===== DOCUMENT EXTRACT =====
Re: NRT segment replication in AWS

Sarthak Nandi Wed, 26 Feb 2025 17:21:44 -0800

 >  I'm still debating if there should be some direct knowledge of the
> replicas in the primary node. Or if the primary node can just churn away
> creating base indexes and updates and publish to a queue when it produces
a
> new set of segments. Then the replicas are then free to pick up the latest
> index as they spin up and subscribe to changes for it.


In nrtsearch, the primary uses replica information to:
1. publish new NRT point
2. pre-copy merged segments

It should be possible to let replicas know of new NRT points using an
external queue.
Pre-copying merged segments can also be done with a queue, but the replicas
would need some way to let the primary know that they are done copying the
merged files.
If the primary doesn't have knowledge of replicas, some third service would
have to keep track of the replicas and let the primary know once all
replicas are done pre-copying the segments.
Alternatively, you can just skip pre-copying.

On Wed, Feb 26, 2025 at 4:31 PM Michael Froh <msf...@gmail.com> wrote:

> Hi there,
>
> I'm happy to share some details about how Amazon Product Search does its
> segment replication. I haven't worked on Product Search in over three
> years, so anything that I remember is not particularly novel. Also, it's
> not really secret sauce -- I would have happily talked about it more in the
> 2021 re:Invent talk that Mike Sokolov and I did, but we were trying to keep
> within our time limit. :)
>
> That model doesn't exactly have direct communication between primary and
> replica (which is generally a good practice in a cloud-based solution --
> the fewer node-to-node dependencies, the better). The flow (if I recall
> correctly) is driven by a couple of side-car components for the writers and
> searchers and is roughly like this:
>
> 1. At a specified (pretty coarse) interval, the writer side-car calls a
> "create checkpoint" API on the writer to ask it to write a checkpoint.
=====
WORK REQUIRED >>
In the reply about NRT segment replication, begin at the words "If the primary doesn't" and stop after "pre-copying the segments.", writing that passage out again with "primary" swapped for "leader" throughout. The records have no connection to the reply about NRT segment replication.
===== DATASET RECORDS =====
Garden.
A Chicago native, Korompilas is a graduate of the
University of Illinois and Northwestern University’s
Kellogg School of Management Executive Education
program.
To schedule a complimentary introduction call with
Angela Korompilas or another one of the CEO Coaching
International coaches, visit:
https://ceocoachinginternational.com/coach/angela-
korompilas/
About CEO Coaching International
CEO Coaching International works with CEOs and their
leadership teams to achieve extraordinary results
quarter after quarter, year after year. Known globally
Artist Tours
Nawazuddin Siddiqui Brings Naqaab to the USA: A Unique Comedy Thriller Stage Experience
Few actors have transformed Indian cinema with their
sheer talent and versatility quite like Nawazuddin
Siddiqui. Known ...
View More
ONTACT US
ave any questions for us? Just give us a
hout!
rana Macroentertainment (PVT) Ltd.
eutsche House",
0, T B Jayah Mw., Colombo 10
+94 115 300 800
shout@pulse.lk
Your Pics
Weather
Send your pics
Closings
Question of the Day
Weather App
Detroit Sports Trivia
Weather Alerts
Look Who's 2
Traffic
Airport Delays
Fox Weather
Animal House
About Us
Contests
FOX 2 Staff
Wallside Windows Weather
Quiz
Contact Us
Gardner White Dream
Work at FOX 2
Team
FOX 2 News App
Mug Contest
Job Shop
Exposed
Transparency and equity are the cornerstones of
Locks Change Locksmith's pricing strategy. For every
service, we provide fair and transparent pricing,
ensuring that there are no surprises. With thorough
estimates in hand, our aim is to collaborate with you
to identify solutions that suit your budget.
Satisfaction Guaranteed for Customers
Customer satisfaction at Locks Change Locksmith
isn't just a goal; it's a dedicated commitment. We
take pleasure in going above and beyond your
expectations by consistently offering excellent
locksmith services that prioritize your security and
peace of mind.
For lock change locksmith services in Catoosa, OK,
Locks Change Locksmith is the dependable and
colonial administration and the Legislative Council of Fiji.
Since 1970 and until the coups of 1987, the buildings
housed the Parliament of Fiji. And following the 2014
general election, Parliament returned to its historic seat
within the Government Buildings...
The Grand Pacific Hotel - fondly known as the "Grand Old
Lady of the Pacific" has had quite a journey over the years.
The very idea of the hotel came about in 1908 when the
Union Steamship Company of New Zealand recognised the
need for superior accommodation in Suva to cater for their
=====
ANSWER SECTION >>
If the leader doesn't have knowledge of replicas, some third service would
have to keep track of the replicas and let the leader know once all
replicas are done pre-copying the segments.